Для Цветаевой путь поэта есть полнейшее отвержение всех правил, расчётов, предписаний. Стихия и хаос?
Такова Цветаева. Она во всём — стихия. И всюду ищет и видит стихию. Для неё и Бог — стихия неуловимая. Всю поэзию свою она противопоставляет миру: безмерное — оковам упорядоченности. Но уж если безмерность, то безмерность полная и страшная.
Вскрыла жилы: неостановимо,
Невосстановимо хлещет жизнь.
Подставляйте миски и тарелки!
Всякая тарелка будет — мелкой,
Миска — плоской.
Через край — и мимо —
В землю чёрную, питать тростник.
Невозвратно, неостановимо,
Невосстановимо хлещет стих.
Вот воспеваемая страсть. "…Нелепейшая роскошь, роскошная нелепость — страсть!" — как она сама определила. Кто там ищет причины самоубийства? Вот они — на виду… Тут страсть прежде всего любовная, но такое определение слишком узко и недостаточно. Тут лавина всеобъемлющей страсти. Цветаева не вне, а внутри страсти, у неё своё видение страсти, у неё знание стихии страсти, а не последствий её. Поэтому она никогда не поймёт тех, кто судит страсть с духовной высоты. Оттуда — страсть: как единый огонь, жгущий и сжигающий душу. А вблизи, из души взирая, все оттенки того пламени различить можно, жар измерить во всех языках его. Зачем? Но Цветаева тем и занята в своей поэзии, не спрашивая зачем. Творчество Цветаевой — энциклопедия страсти, единый свод всех её проявлений и оттенков. Температуру страсти она измеряет своей неистовой болью. От страсти она страдает… И упивается страданием до времени.
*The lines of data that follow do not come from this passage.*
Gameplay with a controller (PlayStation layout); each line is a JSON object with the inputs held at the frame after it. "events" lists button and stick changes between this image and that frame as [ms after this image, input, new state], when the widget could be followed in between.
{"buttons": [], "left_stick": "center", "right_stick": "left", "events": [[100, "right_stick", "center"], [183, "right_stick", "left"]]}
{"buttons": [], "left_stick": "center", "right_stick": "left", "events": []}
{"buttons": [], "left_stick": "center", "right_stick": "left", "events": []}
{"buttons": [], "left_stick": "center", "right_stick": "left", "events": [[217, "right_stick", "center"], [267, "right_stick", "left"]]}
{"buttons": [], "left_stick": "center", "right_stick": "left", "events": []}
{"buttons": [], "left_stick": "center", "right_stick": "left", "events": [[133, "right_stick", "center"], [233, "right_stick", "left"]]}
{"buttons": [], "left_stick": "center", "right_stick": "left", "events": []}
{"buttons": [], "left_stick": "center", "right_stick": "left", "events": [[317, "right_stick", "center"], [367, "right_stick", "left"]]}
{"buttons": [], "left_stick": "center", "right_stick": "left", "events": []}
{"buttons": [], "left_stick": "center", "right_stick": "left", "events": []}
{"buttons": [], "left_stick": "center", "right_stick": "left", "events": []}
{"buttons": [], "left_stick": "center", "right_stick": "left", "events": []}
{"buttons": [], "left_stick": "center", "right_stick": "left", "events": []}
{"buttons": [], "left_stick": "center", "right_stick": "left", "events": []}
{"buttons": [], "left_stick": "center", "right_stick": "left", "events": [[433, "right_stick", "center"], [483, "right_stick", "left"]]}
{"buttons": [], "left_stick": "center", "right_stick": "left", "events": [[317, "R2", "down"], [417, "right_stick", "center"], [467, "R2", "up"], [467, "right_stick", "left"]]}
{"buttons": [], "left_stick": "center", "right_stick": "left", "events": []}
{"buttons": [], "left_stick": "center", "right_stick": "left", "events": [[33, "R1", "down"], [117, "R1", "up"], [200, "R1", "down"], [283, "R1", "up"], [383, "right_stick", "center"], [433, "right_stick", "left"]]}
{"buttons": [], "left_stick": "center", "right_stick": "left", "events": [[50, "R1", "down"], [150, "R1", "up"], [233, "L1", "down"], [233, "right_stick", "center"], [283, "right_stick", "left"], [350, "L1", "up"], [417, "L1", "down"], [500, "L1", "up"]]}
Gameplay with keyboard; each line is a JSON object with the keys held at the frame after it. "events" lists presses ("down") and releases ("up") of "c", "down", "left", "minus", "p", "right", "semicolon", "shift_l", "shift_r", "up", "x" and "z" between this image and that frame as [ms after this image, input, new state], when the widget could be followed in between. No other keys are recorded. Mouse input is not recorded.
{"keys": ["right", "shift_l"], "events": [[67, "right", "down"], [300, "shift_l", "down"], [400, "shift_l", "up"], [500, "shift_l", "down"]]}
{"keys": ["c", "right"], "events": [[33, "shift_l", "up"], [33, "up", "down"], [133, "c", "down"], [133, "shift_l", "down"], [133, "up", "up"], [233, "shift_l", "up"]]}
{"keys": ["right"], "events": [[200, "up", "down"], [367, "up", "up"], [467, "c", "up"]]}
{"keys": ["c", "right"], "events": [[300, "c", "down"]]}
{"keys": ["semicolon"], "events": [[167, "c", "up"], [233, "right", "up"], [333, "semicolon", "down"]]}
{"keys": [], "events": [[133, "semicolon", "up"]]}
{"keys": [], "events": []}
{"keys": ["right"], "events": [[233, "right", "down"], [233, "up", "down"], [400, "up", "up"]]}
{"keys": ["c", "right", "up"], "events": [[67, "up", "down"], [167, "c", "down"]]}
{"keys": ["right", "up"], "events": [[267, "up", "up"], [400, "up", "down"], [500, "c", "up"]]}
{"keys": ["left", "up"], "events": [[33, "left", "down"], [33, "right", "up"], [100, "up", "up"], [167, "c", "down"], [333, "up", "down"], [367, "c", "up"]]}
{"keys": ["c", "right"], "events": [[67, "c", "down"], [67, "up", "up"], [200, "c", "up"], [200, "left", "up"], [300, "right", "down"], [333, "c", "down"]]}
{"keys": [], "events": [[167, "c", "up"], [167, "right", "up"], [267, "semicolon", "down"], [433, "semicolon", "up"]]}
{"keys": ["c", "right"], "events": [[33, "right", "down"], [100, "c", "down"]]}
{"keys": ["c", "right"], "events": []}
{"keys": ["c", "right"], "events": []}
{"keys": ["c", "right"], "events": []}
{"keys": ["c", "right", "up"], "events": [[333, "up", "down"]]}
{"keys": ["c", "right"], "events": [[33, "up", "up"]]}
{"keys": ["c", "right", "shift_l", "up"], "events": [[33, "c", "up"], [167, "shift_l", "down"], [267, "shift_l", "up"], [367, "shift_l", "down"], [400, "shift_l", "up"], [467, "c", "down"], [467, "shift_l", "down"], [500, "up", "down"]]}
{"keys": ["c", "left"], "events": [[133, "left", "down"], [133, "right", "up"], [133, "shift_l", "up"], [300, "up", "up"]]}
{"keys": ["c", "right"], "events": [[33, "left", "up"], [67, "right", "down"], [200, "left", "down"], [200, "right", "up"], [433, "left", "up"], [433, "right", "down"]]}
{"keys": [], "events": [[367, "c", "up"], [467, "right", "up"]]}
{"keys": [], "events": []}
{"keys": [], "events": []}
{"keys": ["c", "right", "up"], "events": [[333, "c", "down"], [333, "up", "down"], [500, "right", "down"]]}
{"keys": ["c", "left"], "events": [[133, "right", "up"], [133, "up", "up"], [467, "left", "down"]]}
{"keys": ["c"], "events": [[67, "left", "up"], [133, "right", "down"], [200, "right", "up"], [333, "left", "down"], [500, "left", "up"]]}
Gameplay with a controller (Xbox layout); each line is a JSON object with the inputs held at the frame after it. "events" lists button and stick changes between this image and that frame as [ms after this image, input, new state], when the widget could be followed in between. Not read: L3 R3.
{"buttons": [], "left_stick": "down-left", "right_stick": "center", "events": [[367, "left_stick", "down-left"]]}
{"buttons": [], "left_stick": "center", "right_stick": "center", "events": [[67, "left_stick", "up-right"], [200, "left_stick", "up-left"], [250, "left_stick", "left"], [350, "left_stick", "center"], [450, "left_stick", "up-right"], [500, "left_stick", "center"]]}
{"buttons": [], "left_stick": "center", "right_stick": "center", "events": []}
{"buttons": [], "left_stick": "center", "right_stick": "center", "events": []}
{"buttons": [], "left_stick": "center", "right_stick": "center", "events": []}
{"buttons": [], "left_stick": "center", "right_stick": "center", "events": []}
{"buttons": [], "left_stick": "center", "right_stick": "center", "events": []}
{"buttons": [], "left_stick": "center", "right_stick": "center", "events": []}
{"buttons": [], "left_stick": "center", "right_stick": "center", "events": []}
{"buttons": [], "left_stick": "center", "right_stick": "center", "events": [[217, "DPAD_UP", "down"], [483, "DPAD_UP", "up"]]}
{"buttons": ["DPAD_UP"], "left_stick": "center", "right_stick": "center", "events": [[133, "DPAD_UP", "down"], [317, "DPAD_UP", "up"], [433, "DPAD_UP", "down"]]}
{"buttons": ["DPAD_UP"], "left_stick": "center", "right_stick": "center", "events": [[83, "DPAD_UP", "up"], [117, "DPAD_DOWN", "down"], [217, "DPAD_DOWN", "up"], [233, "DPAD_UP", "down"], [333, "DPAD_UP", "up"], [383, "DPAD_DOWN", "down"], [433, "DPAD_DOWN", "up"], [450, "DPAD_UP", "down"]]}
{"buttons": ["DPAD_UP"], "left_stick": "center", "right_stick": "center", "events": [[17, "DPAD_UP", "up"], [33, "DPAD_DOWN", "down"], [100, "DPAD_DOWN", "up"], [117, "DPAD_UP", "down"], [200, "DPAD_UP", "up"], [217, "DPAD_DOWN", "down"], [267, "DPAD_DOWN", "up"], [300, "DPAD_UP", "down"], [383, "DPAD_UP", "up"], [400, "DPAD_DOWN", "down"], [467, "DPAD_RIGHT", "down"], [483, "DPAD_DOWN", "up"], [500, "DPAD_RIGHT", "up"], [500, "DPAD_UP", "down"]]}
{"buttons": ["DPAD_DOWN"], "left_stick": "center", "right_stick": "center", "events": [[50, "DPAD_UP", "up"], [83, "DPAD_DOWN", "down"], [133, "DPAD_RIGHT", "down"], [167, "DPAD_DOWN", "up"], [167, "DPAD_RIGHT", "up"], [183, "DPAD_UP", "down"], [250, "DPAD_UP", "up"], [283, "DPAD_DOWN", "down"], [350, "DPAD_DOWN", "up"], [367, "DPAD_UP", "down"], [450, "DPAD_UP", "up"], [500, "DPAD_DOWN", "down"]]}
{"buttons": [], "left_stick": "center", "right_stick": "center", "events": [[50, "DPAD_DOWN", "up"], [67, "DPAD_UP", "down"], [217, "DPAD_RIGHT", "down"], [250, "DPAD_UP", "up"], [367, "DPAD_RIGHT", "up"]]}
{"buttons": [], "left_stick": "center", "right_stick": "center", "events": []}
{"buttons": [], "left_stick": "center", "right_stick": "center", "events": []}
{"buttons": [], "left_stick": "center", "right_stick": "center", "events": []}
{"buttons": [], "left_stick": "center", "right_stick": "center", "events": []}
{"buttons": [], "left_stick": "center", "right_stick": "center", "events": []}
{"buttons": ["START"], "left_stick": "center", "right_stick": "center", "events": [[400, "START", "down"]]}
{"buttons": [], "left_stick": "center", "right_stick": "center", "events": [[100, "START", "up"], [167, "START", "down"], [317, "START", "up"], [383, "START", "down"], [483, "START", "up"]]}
И вот — теперь — дрожа от жалости и жара,
Одно: завыть, как волк, одно: к ногам припасть,
Потупиться — понять — что сладострастью кара —
Жестокая любовь и каторжная страсть.
Вот одержимость страстью.
В современном русском языке слово «страсть» определяется как: 1) сильное чувство, с трудом управляемое рассудком; 2) сильное влечение, постоянная склонность к чему-то; 3) сильная любовь с преобладанием чувственного влечения. Для духовного осмысления понятия этого недостаточно. Необходимо нужно знать, как используется это слово в Писании и у Святых Отцов, в литургическом языке. Для этого нужно обратиться к церковнославянскому языку. Слово страсть в церковнославянском языке понимается как: сильное желание чего-либо запрещённого (Гал. 5,24. Кол.3,5); страдание, мучение (Рим. 8,18. 2Кор. 1, 7. Фил. 3,10); сильное желание, болезнь плотской страсти, плотские наслаждения.
Для Цветаевой все эти значения как бы слиты нераздельно, страсть для неё сильное, не управляемое рассудком влечение к запретному чувственному и душевному наслаждению, к неистовому переживанию этого влечения, неотделимого от страдания.
Преподобный Иоанн Лествичник писал о страсти: "Страстию называют уже самый порок, от долгого времени вгнездившийся в душе, и через навык сделавшийся как бы природным её свойством, так что душа уже произвольно и сама собою к нему стремится". И как будто прямо к предмету нашего разговора, преподобный Иоанн сказал: "В безумных страстях нет порядка или разума, но всякое бесчиние и неустройство".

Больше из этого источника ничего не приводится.